WhoTracks.me: Find out where you're being tracked on the web

Part two of our blog series about WhoTracks.me explains how you can easily check, how many and which trackers are active on a particular website, using the most comprehensive transparency tool for online-tracking on the web. You will also learn where the data powering WhoTracks.me comes from.

Björn GreifEditor

In the first part of our blog series we took a look at the magnitude and level of detail of information on trackers available on WhoTracks.me. Additionally, the website, which is currently in a pilot phase, provides a similar level of detail on the tracking landscape of the 500 most visited websites.

The website overview page tells you that currently nearly 83 percent of all traffic to the top 500 websites contains tracking. On average, there are nine trackers on each website and 33 tracking requests per page spying on you.

If you click on one of the 500 listed websites, you will be taken to a profile page which displays

  • what data trackers consume per page.
  • how many trackers were found on average per page.
  • how many trackers have been discovered and to which categories they belong.
  • which tracking methods were detected.
  • how high the proportion of page loads with tracking requests is in relation to total traffic.
  • the number of tracking requests per page load.

A “Tracker Map” shows to which categories and companies the trackers found on a website belong. Below the tracker map, all recognized trackers are listed again individually and can be sorted by frequency or company (alphabetically). This way, you can easily find out which trackers are active on the site and to what extent. A click on an entry takes you to the corresponding profile page of the tracker.

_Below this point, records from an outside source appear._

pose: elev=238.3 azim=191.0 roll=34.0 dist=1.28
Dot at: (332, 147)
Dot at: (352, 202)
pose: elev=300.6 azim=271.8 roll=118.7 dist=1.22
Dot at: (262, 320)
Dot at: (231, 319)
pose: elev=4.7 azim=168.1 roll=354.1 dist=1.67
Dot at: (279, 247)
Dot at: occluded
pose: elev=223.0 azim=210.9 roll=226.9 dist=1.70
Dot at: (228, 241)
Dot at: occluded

Where does the data come from?

WhoTracks.me builds upon the anti-tracking technology that powers Cliqz and Ghostery. Its database contains only anonymous statistical data of Cliqz users participating in the Human Web. For each page loaded in the browser (except in private tabs), Cliqz receives a message, which describes the third-party requests required to load that page. The following measures ensure that Human Web data is irreversibly anonymized:

    • Any personally identifiable information (PII) is removed before the data transfer. The address of the page is split into hostname and path, and these are both obfuscated with a truncated hash. This means that only well-known hostnames and paths can be revealed by Cliqz, and private pages will remain undecipherable. Let’s take twitter.com/username as an example: Cliqz can only find out twitter.com, because we already know that twitter.com is a popular website. But unless username is well known, Cliqz won’t be able to reverse it.
    • Third-party requests are aggregated at the subdomain level, all paths are removed (since they may contain PII), and Cliqz just sends counters of signals. For example, Cliqz would only send the number of requests which contained a cookie header for a domain.
    • Each page load is sent as an independent message and via a proxy network, which obfuscates the IP address of the sender. This prevents linking page loads back together at the server-side by looking at the IP address of the sender, for example. Thus, subsequent deanonymization is impossible.

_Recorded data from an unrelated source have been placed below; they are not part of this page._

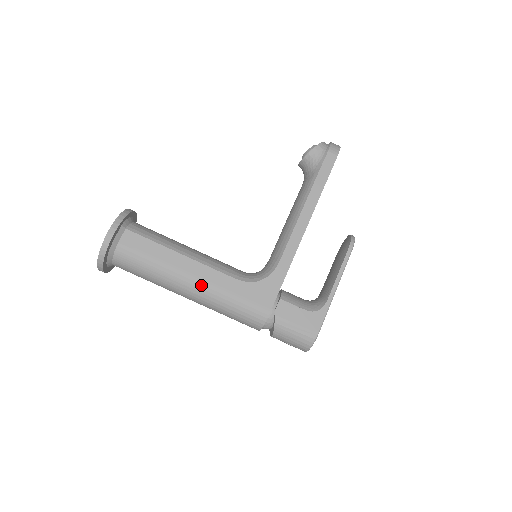
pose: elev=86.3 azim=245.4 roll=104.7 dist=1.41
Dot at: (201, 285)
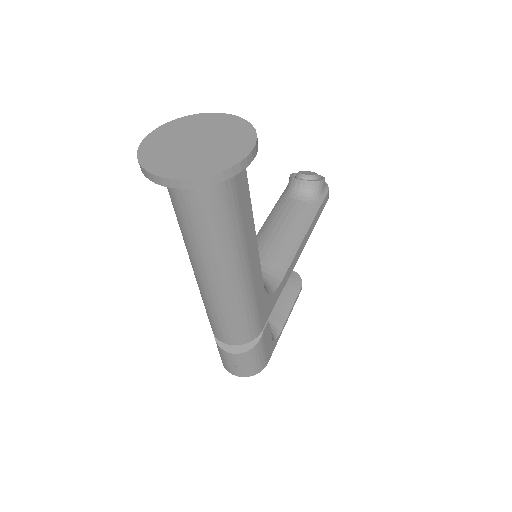
Dot at: (247, 277)
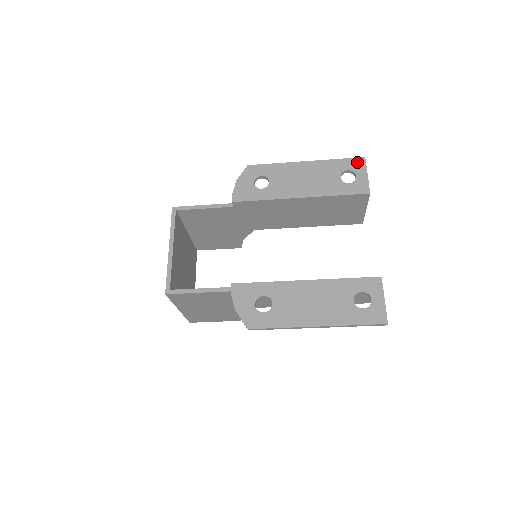
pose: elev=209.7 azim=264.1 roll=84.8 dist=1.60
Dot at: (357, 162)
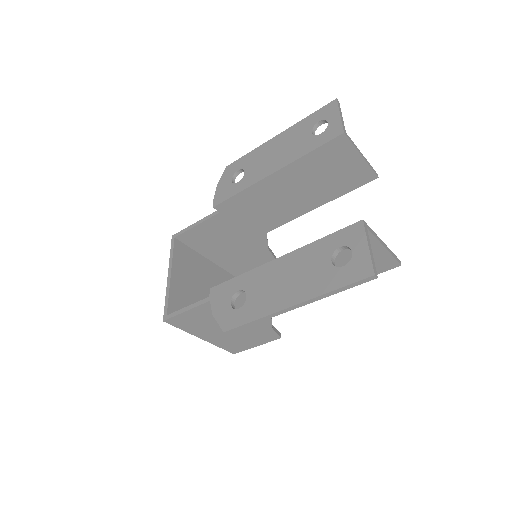
Dot at: (328, 108)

The data collected was audited by external researchers in April 2017. Some theoretical attacks to link messages were found which affected a small subset of messages. These issues were subsequently fixed to remove this attack vector.

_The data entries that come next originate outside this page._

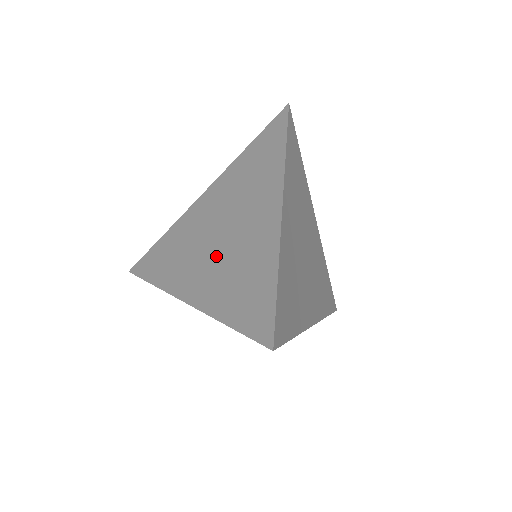
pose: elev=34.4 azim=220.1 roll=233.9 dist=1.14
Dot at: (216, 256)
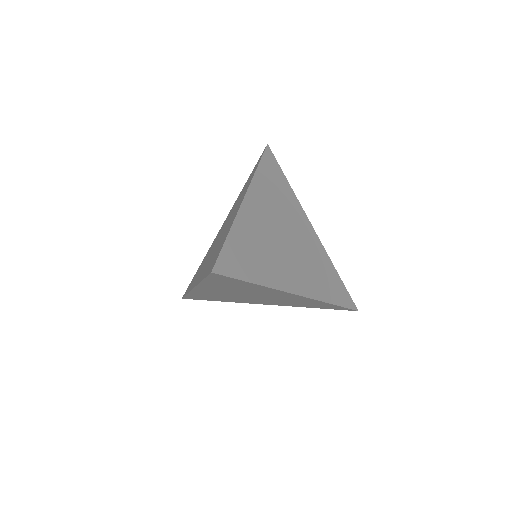
Dot at: (213, 250)
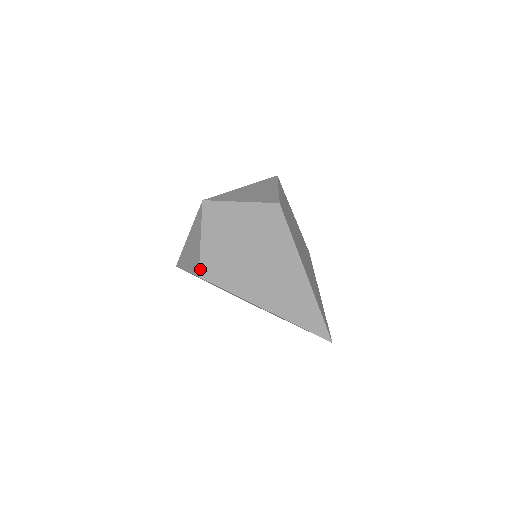
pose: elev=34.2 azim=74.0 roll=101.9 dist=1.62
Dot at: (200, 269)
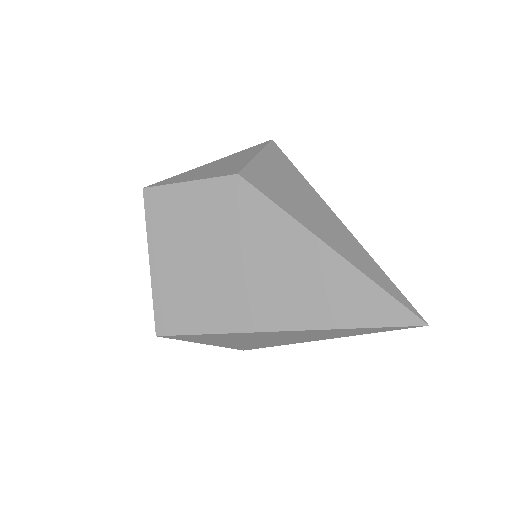
Dot at: (244, 170)
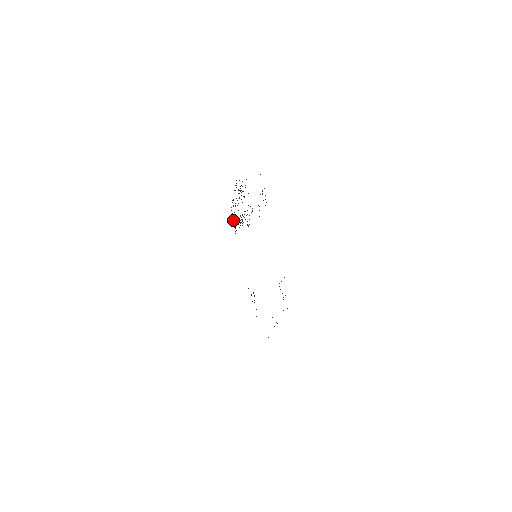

The Human Web data is primarily used to automatically generate the list of tracking domains which Cliqz anti-tracking will work on. The side-effect is that this data can also be used by WhoTracks.me to generate this census of trackers across the web.

Full transparency thanks to open source

New “Tracking the Trackers” studies will be published on WhoTracks.me, which will highlight interesting anomalies discovered in the tracker data.

The data on trackers and websites as shown on WhoTracks.me, as well as the code to generate the site itself is already open-sourced on GitHub. An API to facilitate loading the data will be provided soon.

In the medium term, you can participate in maintaining the database by reporting trackers. Your support in visualizing the data is also welcome. This way, you can actively participate in the most comprehensive transparency tool for online-tracking on the web, which is available for free to all Internet users worldwide.